> _SET PROBLEM_: In the Razer earnings article, what net profit did Razer report for the first six months of 2021?

====== PASSAGE GIVEN ======

Razer first turned profitable in FY2020 after being listed on the HKEX for three years. Find out whether the gaming peripherals manufacturer repeated its success after the first half of 2020.
Gaming peripherals manufacturer Razer (HKEX: 1337) has announced its earnings for 1H2021. The key result would be a net profit of close to US$31.3 million for the first six months of 2021. This comes on the back of a successful FY2020 where the firm turned profitable for the first time, then delivering a net profit of US$800,000.
And as you would expect, other financial indicators for 1H2021 have risen accordingly. Razer’s revenue was US$752 million, close to 1.7 times what it raked in during the same timeframe in 2020. The business’ gross profit margin remained strong as well, growing to 27.1% compared to 1H2020’s 22% and FY2020’s 22.3%.
On the other hand, Razer’s cash and bank balances have decreased from US$621.8 million in end-December 2020 to US$517 million. The company has stated that this was due to “the purchase of investment in financial assets and equity securities of US$138.5 million and repurchase of ordinary shares of US$52.3 million”.
Here’s a deeper look at how the HKEX-listed business performed along with its outlook for the rest of 2021 and beyond.
Hardware
Although Razer prides itself on the strength of its entire ecosystem, it’s clear that hardware is still by and large the brand’s moneymaker.
Over 90% of its 1H2021 revenue is derived from hardware sales, but this is hardly a surprise given that the company was a gaming peripherals manufacturer from day one.
However, Razer now manufactures more than just mice and keyboards. Chairman and CEO Tan Min-Liang noted in the earnings call that its line of Razer Blade laptops have been taking off in the USA.
Then there’s the Razer Iskur series of gamer-centric office chairs which has been garnering favourable reviews from publications like IGN and TechRadar.
Tan said that the brand will continue to explore new hardware categories and even improve how sustainable its products are. He pledged that 100% of Razer’s products will be made of recycled or recyclable materials by 2030.
It has started by utilising FSC-certified packaging in 2021, with another milestone set for 2025.
Software
On the software side of things, Razer grew its user base by 27 million people in the space of six months. Monthly active users grew by 51.4% too, as compared to June 2020.
Revenue generated here is negligible because almost every piece of software that Razer provides is free and designed to be used alongside their products.
The best example would be its Streamer Companion App, which sports integration with all Razer Chroma-enabled devices. As the name suggests, it’s designed for Twitch or Streamlab streamers, encouraging them to use Razer’s peripherals.
In turn, they’d be indirectly influencing their viewers to purchase Razer’s products. Clever.
In the 1H2021 earnings call’s Q&A segment, Tan also mentioned that Razer’s gaming peripherals allowed for a more immersive experience as compared to its competitors.
Services (Razer Gold and Razer Fintech)
With regards to Razer’s services business, Razer Gold and Razer Fintech to be precise, net revenue for 1H2021 was US$72.8 million. Additionally, gross profit margin topped out at 41.9%.
Razer has utilised its ‘ecosystem’ approach effectively for Razer Gold, with the virtual credit being accepted not just for video games, but entertainment as well.
Furthermore, a loyalty rewards credit dubbed Razer Silver is doled out to Razer Gold users, incentivising them to stay on the platform. As of 30 June 2021, there are approximately 30 million Razer Gold users, a 25.3% increase from end-June 2020.

====== RAW RECORDS ======

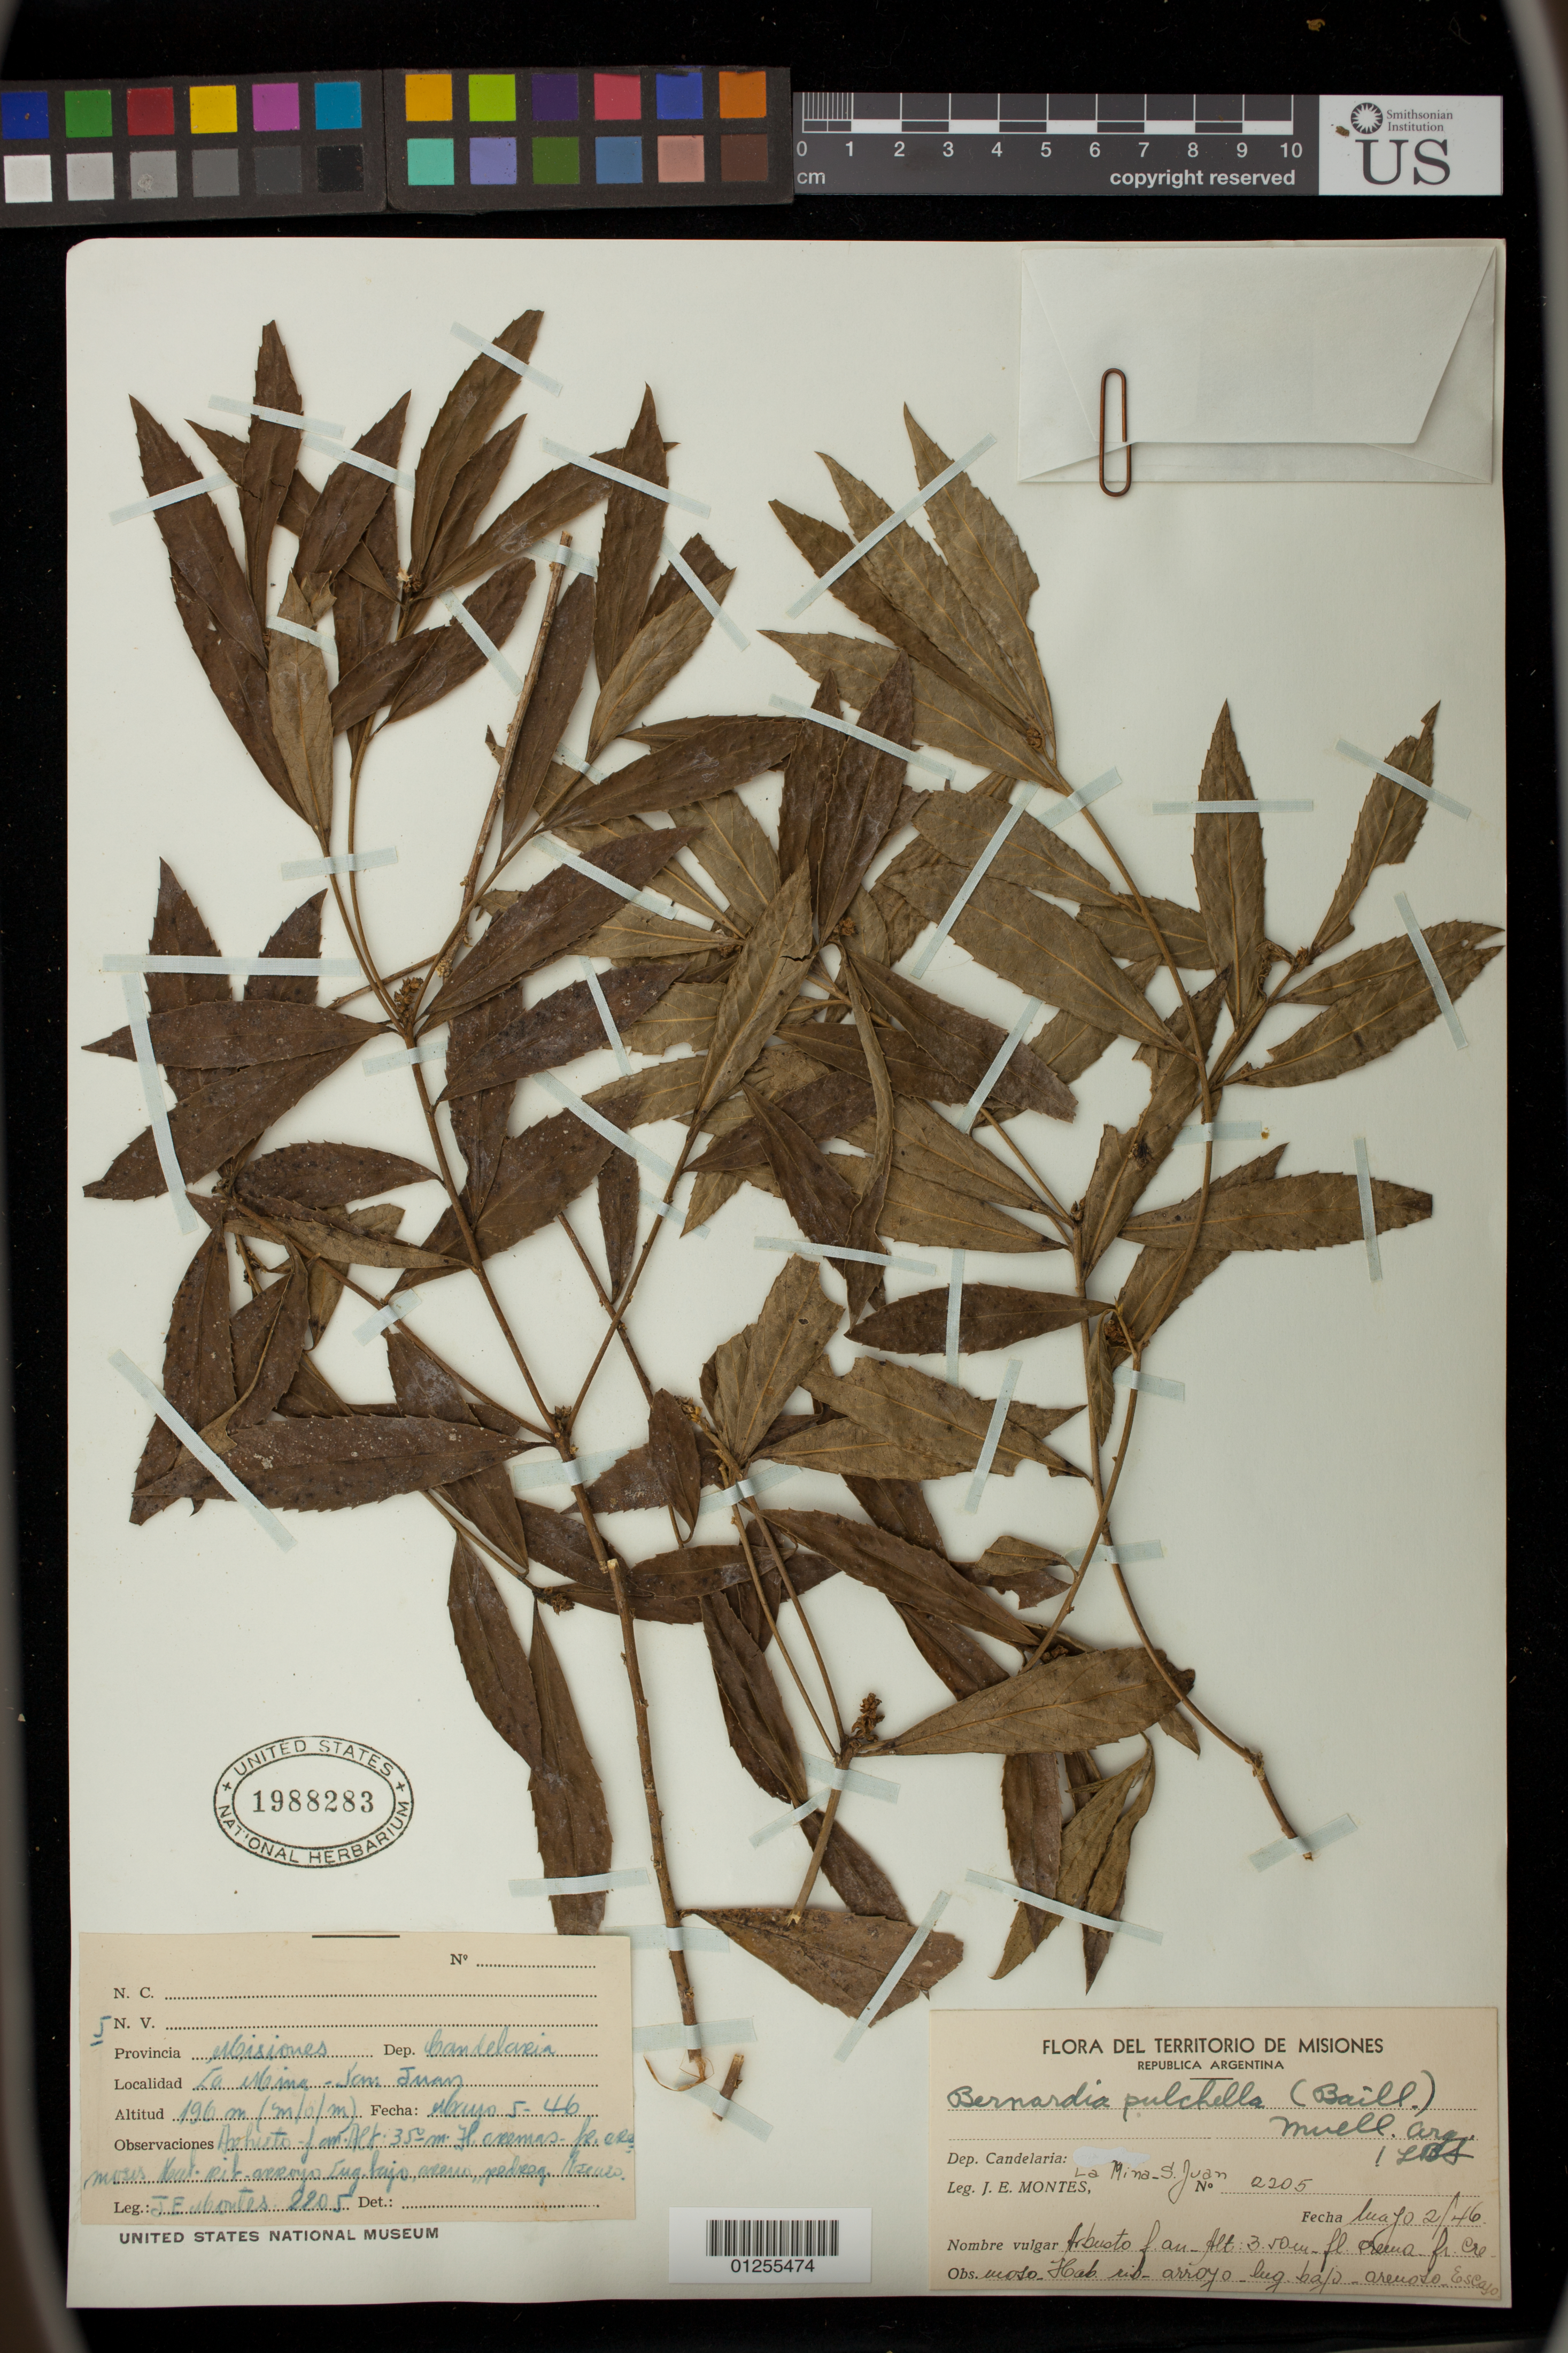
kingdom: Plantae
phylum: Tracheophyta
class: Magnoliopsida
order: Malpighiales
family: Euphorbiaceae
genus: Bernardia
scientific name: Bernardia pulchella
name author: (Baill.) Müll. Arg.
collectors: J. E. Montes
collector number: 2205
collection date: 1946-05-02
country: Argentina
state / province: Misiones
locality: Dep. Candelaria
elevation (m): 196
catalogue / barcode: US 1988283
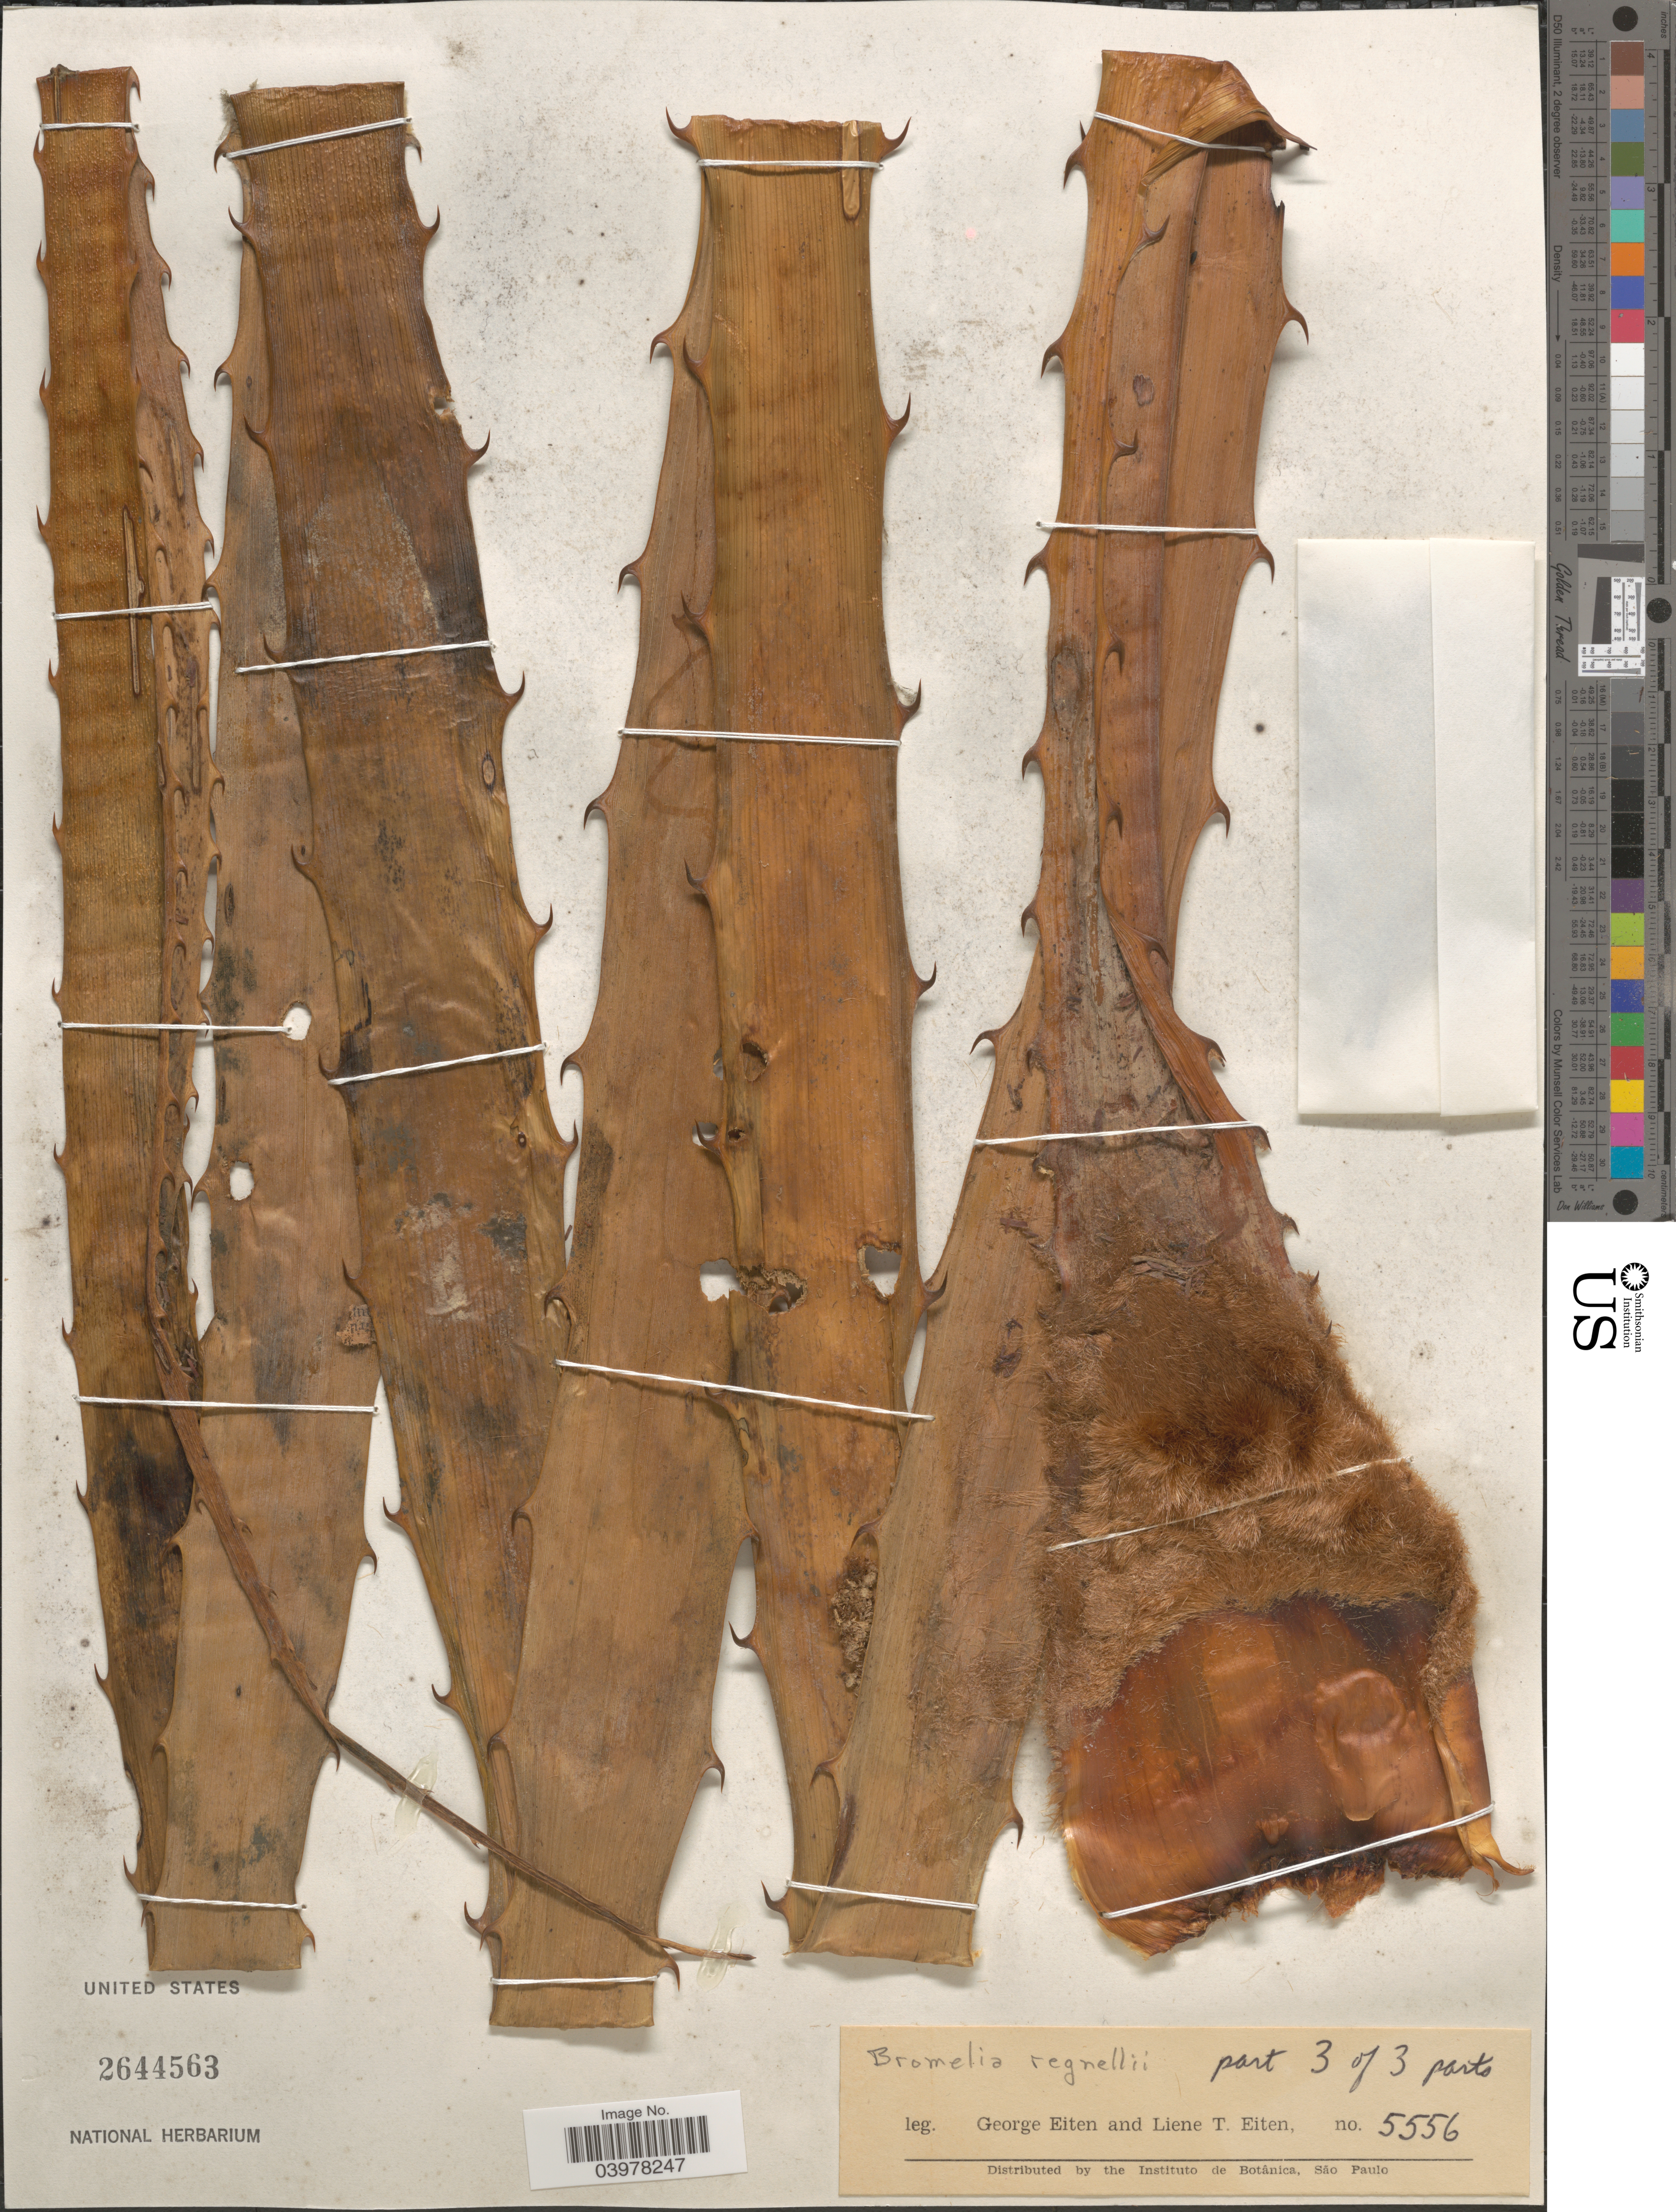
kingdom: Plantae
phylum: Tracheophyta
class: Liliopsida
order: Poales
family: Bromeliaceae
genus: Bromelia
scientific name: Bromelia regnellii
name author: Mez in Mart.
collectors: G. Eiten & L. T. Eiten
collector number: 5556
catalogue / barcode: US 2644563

======

> _FINAL RESULT_: Close to US$31.3 million.